TASK TO CARRY OUT.
Edit the article on Malaysia's manufacturing PMI from "He added that" up to and including "signs of stress.", replacing "trade wars" with "tariff disputes".

Top of PROVIDED TEXT

KUALA LUMPUR: Business conditions in the manufacturing sector remain challenging despite September’s reading of IHS Markit Malaysia Manufacturing Purchasing Managers’ Index (PMI) rising to a four-month high of 47.9, up from 47.4 in August.

The improvement in the PMI was attributed to increases in new orders and output indices. This was the first time since April that the headline index increased, according to the IHS Markit which compiles the index.

However, Malaysia’s PMI has not breached the confidence level of 50, separating growth from contraction, since September last year.

IHS Markit chief business economist Chris Williamson said with global headwinds intensifying, it is no surprise to see Malaysia’s manufacturers continuing to struggle in September. Nevertheless, he noted that there were some encouraging signs of upward momentum being regained.

He added that the September survey came on the heels of global PMI data showing worldwide economic growth slipping closer to three-year’s lows mid-way through the third quarter, led by the steepest drop in global trade since 2012.

“Geopolitical concerns and trade wars are dampening business activity around the world, with key markets such as the US and eurozone showing increased signs of stress.

“In this environment, it’s reassuring to see that the Malaysia PMI is indicating only a very marginal easing of growth so far in the third quarter, thanks to the PMI reviving to a four-month high in September, hinting that gross domestic product is likely to continue to expand at a respectable annual rate of 4%-5% in the third quarter.

“However, while businesses generally remain upbeat about expanding production over the coming year, September saw some loss of optimism. It will therefore be important to watch global developments to ascertain whether growth momentum can be sustained as we head into the fourth quarter,” said Williamson in a press release.

Meanwhile, IHS Markit said that the Asean manufacturing sector continued to struggle in September, with the latest data signalling a downturn for the fourth successive month.

Bottom of PROVIDED TEXT
Top of DATA PROVIDED

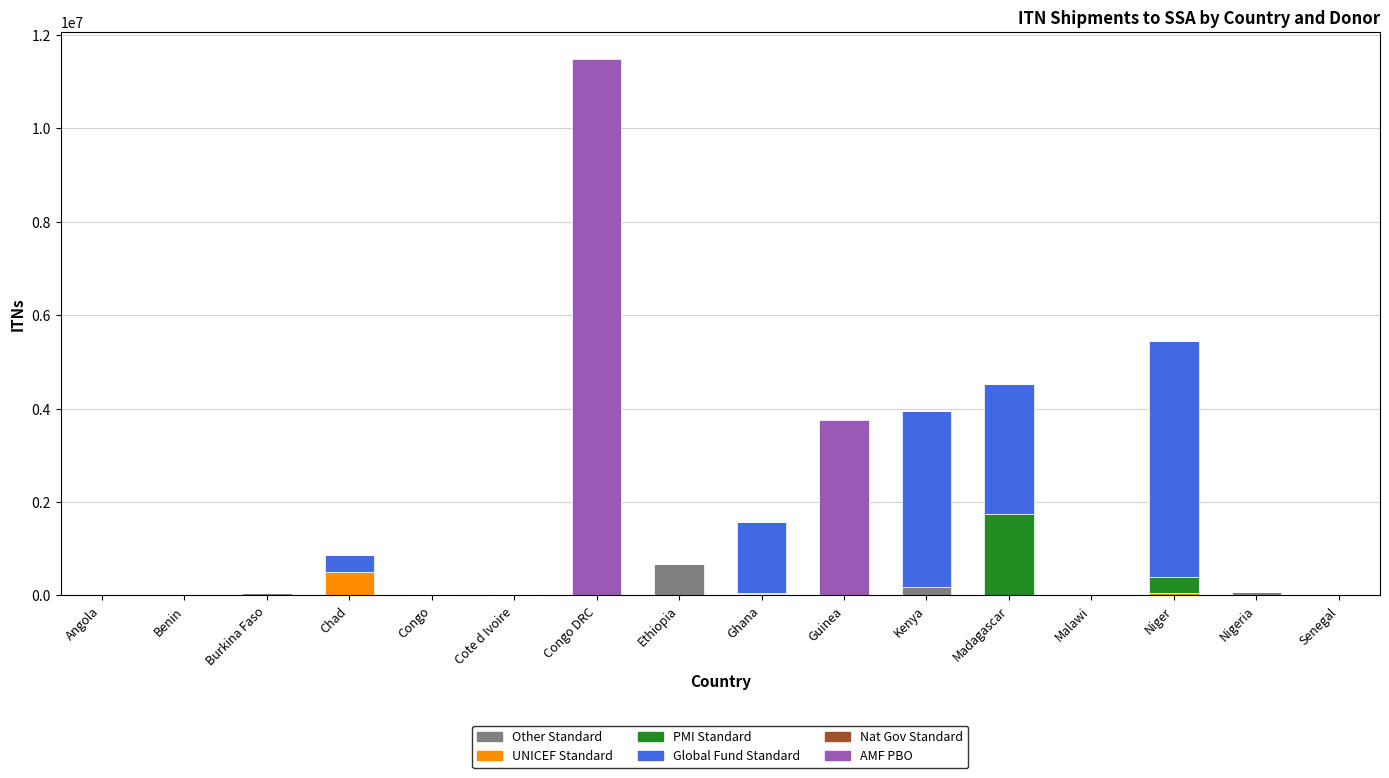

Does the chart contain stacked bars?

Yes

Bottom of DATA PROVIDED

RESPONSE TO THIS EXERCISE.
He added that the September survey came on the heels of global PMI data showing worldwide economic growth slipping closer to three-year’s lows mid-way through the third quarter, led by the steepest drop in global trade since 2012.

“Geopolitical concerns and tariff disputes are dampening business activity around the world, with key markets such as the US and eurozone showing increased signs of stress.